The IP Beacon, May 2010


The IP Beacon is a Haynes and Boone Newsletter highlighting current issues in Intellectual Property Law. Articles featured in the May 2010 issue include:

HP v. Acceleron: Staring up the Patent Infringement Gun Barrel Without Risking Your Company’s Life

Recently, in Hewlett-Packard Co. v. Acceleron LLC, the Federal Circuit made it easier for companies facing infringement suits to establish declaratory judgment jurisdiction against non-practicing entities. In Acceleron, the Federal Circuit found that DJ jurisdiction was triggered when NPE Acceleron wrote to HP to “call . . . attention” to Acceleron’s patent and to invite HP to discuss “the merits of this patent or its relevance to [HP’s] Blade Server products.” While Acceleron is most significant for NPEs and the companies they target, the case also has implications for practicing patent holders and the accused infringers they target.

Patent Reexamination: Trends for the 2010s

In the past year, patent reexamination saw yet another rise in filings, with inter partes requests growing to from 168 in 2008 to 258 in 2009. This article highlights statistics showing the continued importance of reexamination, particularly in an overall litigation strategy. Additionally, recent cases are reviewed that may impact future reexaminations and litigations.

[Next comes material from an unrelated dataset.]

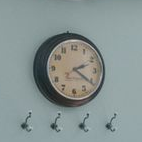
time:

Overview of the Proposed Patent Reform Act of 2010

Members of the U.S. Senate Judiciary Committee reached bipartisan agreement on patent reform legislation, which is being referred to as the Patent Reform Act of 2010. This article summarizes the main changes to U.S. patent law included in the proposed legislation. Highlights include changes on first-inventor-to-file, inventor’s oath or declaration, damages, post-grant review proceedings, supplemental examination, residency of federal circuit judges, “micro entity” definition, funding agreements, travel expenses test program, best mode requirement, district court pilot program and effective date, and rule of construction.

In Giving Crocs its Patent Bite Back, Has the Federal Circuit Increased the Value of all Design Patents?

On February 24, 2010, a three-judge panel of the U.S. Court of Appeals for the Federal Circuit reversed a 2008 ruling by the International Trade Commission, found that Crocs’ design patent was infringed, and provided a guide for determining design patent infringement under the ordinary observer test.

Obviousness-Type Double Patenting as an Invalidity Defense

In case you missed it, there was actually an unstated deadline for filing a terminal disclaimer. To be effective, a terminal disclaimer must be filed before expiration of the patent being disclaimed over. But even a belated terminal disclaimer may not be enough to support an obviousness-type double patenting defense under certain circumstances according to the Federal Circuit. Interestingly, the court need not have addressed terminal disclaimer deadlines at all in view of the ultimate holding that the claims were not invalid for obviousness-type double patenting. In Boehringer Ingelheim Int’l GMBH v. Barr Labs., Inc, the Federal Circuit found a terminal disclaimer filed after expiration of the patent being disclaimed over to be ineffective but decided for other reasons that the claims of the patent in-suit were not invalid for obviousness-type double patenting.